What the exercise asks: Filter the lines below, keeping each one that holds "nước".
*** Extracted material Section Begins ***
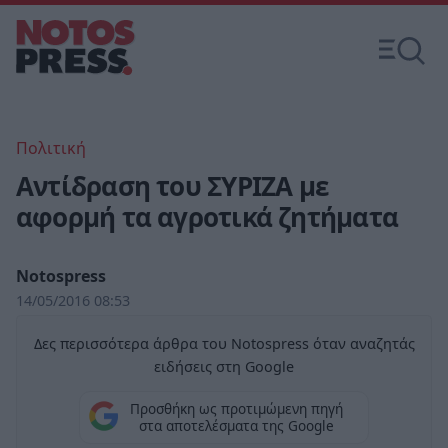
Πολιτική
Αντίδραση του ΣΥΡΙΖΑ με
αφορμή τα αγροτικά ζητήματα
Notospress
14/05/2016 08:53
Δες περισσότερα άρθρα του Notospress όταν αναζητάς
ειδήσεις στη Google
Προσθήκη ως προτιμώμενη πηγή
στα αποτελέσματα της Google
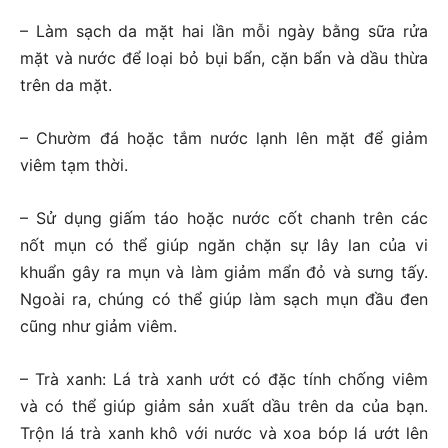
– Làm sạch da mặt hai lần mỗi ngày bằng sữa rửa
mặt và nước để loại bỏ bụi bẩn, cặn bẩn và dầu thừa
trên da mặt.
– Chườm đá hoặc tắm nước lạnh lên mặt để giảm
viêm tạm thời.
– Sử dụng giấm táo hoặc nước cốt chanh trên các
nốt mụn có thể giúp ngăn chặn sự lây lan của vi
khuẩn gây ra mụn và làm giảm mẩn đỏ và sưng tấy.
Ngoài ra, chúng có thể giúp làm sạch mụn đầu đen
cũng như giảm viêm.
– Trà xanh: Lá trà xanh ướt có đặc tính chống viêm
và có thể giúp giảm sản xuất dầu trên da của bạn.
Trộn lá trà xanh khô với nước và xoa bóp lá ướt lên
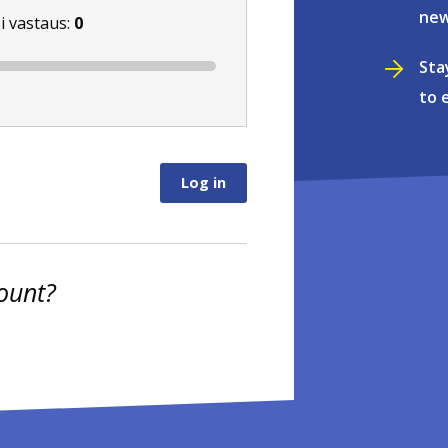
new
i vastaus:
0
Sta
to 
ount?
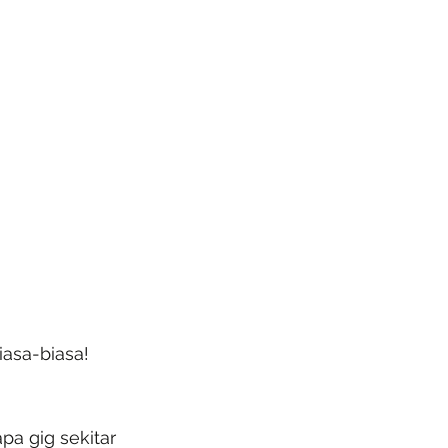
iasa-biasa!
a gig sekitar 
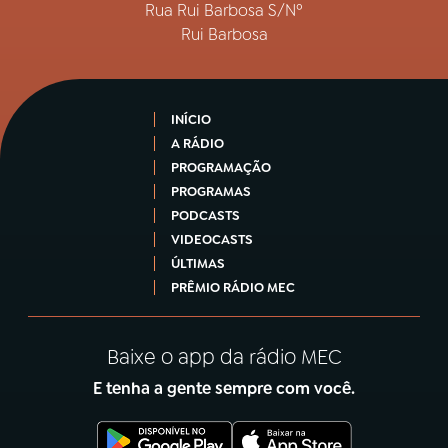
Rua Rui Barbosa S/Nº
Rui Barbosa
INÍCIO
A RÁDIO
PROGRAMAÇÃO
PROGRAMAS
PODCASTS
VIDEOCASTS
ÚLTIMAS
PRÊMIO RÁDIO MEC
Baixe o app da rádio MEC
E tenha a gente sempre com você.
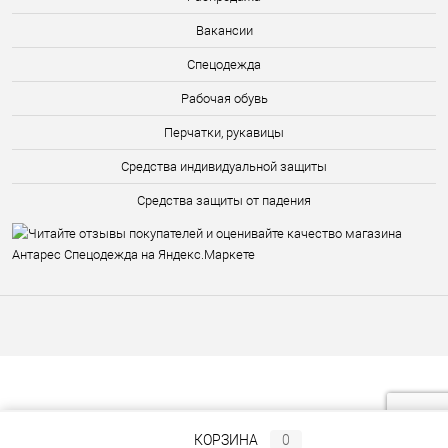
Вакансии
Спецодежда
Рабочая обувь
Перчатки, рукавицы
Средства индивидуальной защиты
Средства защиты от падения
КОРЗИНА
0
*** Extracted material Section Ends ***
Answer below:
mặt và nước để loại bỏ bụi bẩn, cặn bẩn và dầu thừa
– Chườm đá hoặc tắm nước lạnh lên mặt để giảm
– Sử dụng giấm táo hoặc nước cốt chanh trên các
Trộn lá trà xanh khô với nước và xoa bóp lá ướt lên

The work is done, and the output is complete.